> [Problem requirements]: Repeat exactly, and only, the lines running from the one that holds "processes raw fastq" to the end of the records.

> [Extracted records]:
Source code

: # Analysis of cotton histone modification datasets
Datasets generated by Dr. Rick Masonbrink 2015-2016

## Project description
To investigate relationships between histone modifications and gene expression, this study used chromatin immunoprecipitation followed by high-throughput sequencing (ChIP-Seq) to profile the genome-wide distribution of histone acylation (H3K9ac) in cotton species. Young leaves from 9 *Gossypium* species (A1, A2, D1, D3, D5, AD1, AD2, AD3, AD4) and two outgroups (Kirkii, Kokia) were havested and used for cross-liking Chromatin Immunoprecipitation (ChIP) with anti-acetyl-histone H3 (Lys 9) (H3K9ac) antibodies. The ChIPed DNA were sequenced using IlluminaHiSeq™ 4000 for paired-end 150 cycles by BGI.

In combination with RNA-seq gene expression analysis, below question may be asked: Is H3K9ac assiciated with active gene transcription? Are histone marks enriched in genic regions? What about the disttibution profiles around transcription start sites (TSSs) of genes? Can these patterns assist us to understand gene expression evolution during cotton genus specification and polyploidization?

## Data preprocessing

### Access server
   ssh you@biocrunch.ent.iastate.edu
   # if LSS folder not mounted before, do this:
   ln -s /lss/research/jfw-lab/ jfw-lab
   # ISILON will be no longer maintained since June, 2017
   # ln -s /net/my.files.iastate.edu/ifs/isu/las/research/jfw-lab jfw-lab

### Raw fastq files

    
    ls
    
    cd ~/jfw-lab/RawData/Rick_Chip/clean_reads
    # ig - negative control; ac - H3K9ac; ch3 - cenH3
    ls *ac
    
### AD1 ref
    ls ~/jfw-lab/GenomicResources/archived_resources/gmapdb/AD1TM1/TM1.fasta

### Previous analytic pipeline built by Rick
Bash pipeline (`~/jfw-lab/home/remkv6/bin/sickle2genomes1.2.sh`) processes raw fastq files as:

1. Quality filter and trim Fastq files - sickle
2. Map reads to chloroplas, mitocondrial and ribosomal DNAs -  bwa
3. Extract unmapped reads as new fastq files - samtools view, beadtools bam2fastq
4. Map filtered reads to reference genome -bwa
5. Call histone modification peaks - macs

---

> [Solution for this exercise]:
Bash pipeline (`~/jfw-lab/home/remkv6/bin/sickle2genomes1.2.sh`) processes raw fastq files as:

1. Quality filter and trim Fastq files - sickle
2. Map reads to chloroplas, mitocondrial and ribosomal DNAs -  bwa
3. Extract unmapped reads as new fastq files - samtools view, beadtools bam2fastq
4. Map filtered reads to reference genome -bwa
5. Call histone modification peaks - macs

---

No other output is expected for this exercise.